How can non-architects who find themselves in positions of civic authority, or, say, on a church building committee, argue effectively for traditional designs?
DM: It is understandably difficult for the layman to face credentialed professionals. Yet even a professional should accept that the layman has the right and authority to argue for common sense. For example, a layman is perfectly within his rights to argue for: (1) Architecture which is beautiful. Do not settle for the excuse that beauty is in the eye of the beholder. Beauty (like ugliness) is in the thing itself. (2) Architecture which suits the institution. It doesn’t make sense to build a warehouse which looks like a church. Likewise, it doesn’t make sense to build a church which looks like a warehouse. (3) Architecture which reinforces the identity of the community, inextricably bound up with its particular architectural traditions. To introduce alien forms which undermine a community’s identity is effectively to rob people of their identity.
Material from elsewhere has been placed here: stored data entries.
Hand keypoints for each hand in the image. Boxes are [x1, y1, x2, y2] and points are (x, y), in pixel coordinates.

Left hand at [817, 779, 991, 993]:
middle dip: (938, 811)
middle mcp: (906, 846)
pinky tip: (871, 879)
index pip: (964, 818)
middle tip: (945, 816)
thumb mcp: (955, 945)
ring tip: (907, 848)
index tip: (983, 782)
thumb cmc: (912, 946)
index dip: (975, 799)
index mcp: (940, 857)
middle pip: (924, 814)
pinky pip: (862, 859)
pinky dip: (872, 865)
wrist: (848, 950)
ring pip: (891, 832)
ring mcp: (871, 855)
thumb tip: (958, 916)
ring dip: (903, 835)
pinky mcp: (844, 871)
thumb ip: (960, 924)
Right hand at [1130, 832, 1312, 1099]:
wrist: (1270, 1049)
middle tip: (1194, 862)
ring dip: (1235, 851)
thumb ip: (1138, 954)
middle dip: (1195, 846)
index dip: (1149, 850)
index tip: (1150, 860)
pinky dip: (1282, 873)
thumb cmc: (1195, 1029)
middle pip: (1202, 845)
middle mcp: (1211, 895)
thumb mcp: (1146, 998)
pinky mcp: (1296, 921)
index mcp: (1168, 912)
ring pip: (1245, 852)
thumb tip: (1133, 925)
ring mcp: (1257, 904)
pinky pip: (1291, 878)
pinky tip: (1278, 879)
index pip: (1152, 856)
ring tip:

The layman might also enlist the help of professionals and scholars who have the arguments and the credentials. And, needless to say, if you want a traditional design, make sure you hire an architect who knows how to get you one.
If a young person was interested to pursue the study of traditional architectural forms, where would you send him?
DM: I would advise a young person first to train his mind with the study of history and philosophy (ancient and Christian, especially St. Augustine and St. Thomas Aquinas) as an undergraduate. Then, for architecture school, the pickings are unfortunately slim. Notre Dame is the best option right now. There are a few other schools with good people on the faculty transmitting the tradition, but on the whole these programs are not conducive to a sound education. No matter what, a young person will need to supplement his accredited education. The Beaux-Arts Academy in Utah offers some excellent instruction, as well as the Institute of Classical Architecture in New York City. Fortunately, there are plenty of books for the autodidact, and at reasonable cost. Alberti, of course, is a must for a theoretical foundation. With respect to the craft, Harbeson’s The Study of Architecture is indispensable. And there are plenty of manuals on drafting and traditional ornament that were produced in the early 20th century, all of which should be pored over.
Can you discuss any recent designs that you’ve particularly enjoyed working on?
DM: Two projects spring immediately to mind: one a very large residence in Dallas, and the other, a mere kitchen table. Both demanded the most careful design, and the highest quality execution. The size of the project is not what gives satisfaction. What matters is the achievement of excellence, and that can be done at any scale.